ChrisRackauckas commented 3 years ago

https://diffeqflux.sciml.ai/dev/examples/optimization_sde/ is a tutorial that demonstrates task-based parallelism on SDEs. You can run that on a cluster too just by adding EnsembleDistributed: it's quite fun. It's just using https://diffeq.sciml.ai/stable/features/ensemble/ . All of the derivative options work out except EnsembleGPU + adjoints, which as mentioned by @johnp-4dvanalytics which is SciML/DiffEqGPU.jl#72 in that it needs a special adjoint because the "tasks" on a GPU aren't cleanly separated (i.e. we're composing the differential equations together for the user, and the adjoint fails in the "split back apart" code right now...).

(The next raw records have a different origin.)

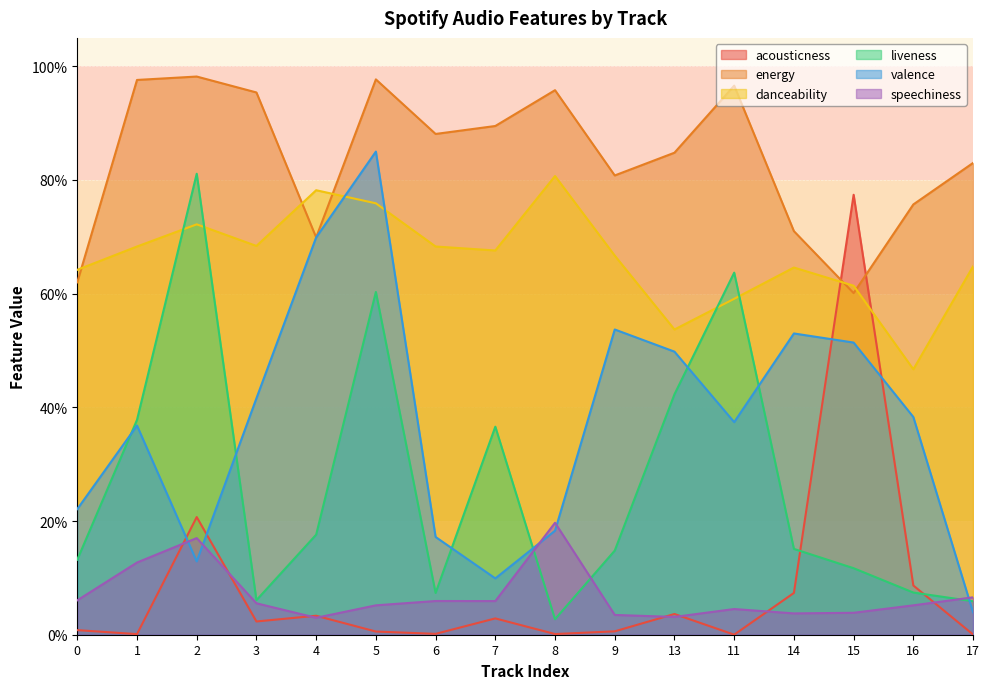

Is it true that danceability equals 0.8 at 5?

True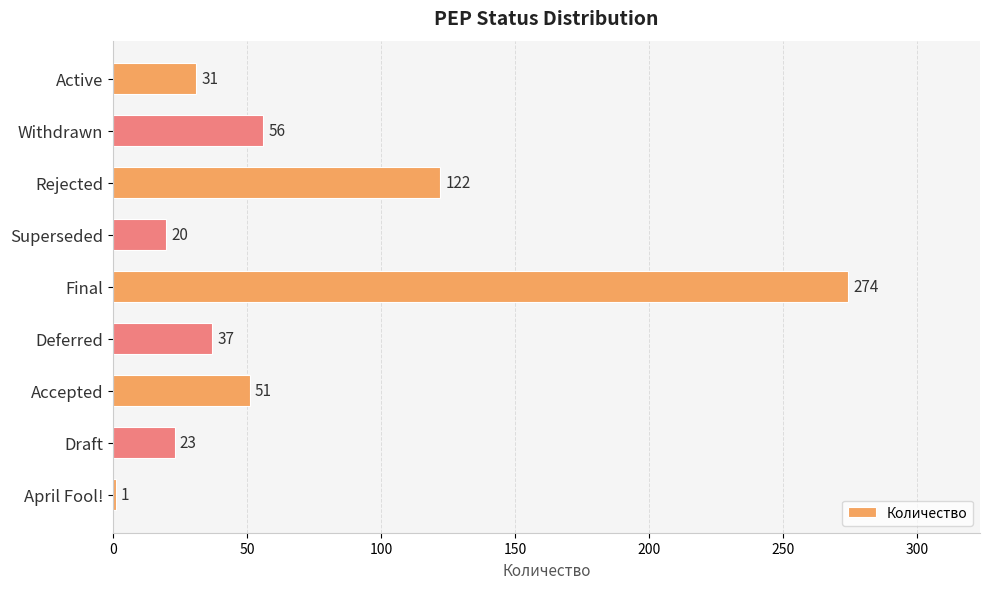

Reading top to bottom, transcribe all the data shown in this chart.

Active=31	Withdrawn=56	Rejected=122	Superseded=20	Final=274	Deferred=37	Accepted=51	Draft=23	April Fool!=1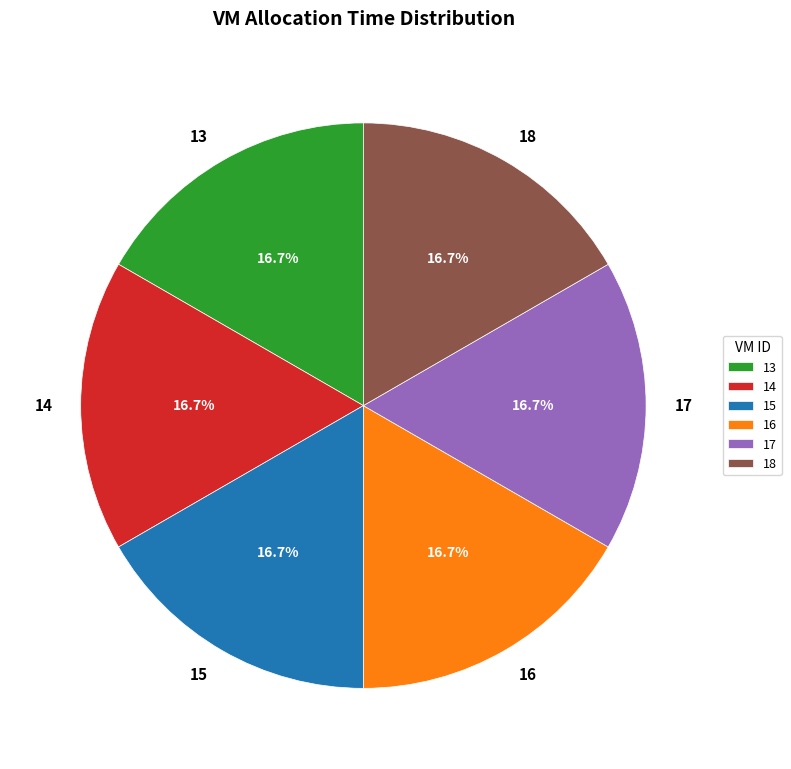

Is it true that 18 is 28% of the pie?

False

But EnsembleGPU allows for process-parallelism as well, so that'll be what supports multi-GPU on a cluster for 50,000 trajectories at once at different points (or whatever you want of course).

Note that with the task-based parallelism you can assign a GPU per thread, and it should "just work". https://juliagpu.gitlab.io/CUDA.jl/usage/multigpu/ describes how to do that, so you could use EnsembleThreads + have each thread have a separate GPU to locally do GPU-per-ODE training (instead of GPU ensembling), which I think is more appropriate for the CDE. I haven't tried it, but it should work and would be a cool tutorial demo.

Also while I'm here, there's been a lot of movement in the interop areas. GPU support now works on R through ModelingToolkit being used as a JIT: https://www.stochasticlifestyle.com/gpu-accelerated-ode-solving-in-r-with-julia-the-language-of-libraries/, and that means adjoints should work. Someone should test adjoints through MTK-complied R code. That almost means neural ODEs in R can be trained with Julia directly without writing any Julia code... but... MTK currently scalarizes operations (because of it's link to Modelica symbolic compiler systems) but that's an issue we're going to overcome by November (linked to a closed project that will require it). So... neural ODEs in R are almost done. And the R version will automatically install Julia in the background too: https://github.com/Non-Contradiction/JuliaCall/pull/135 . So R should have very good SciML support hopefully by November.

The reason why we did R first was ModelingToolkit on Python hit a few issues, which the devs are going to help me solve. Then we should be able to do similar demos from Python as well, with similar limitations, but supporting something as straightforwardly defined as a neural ODE should be fine (once non-scalarizing support is completed).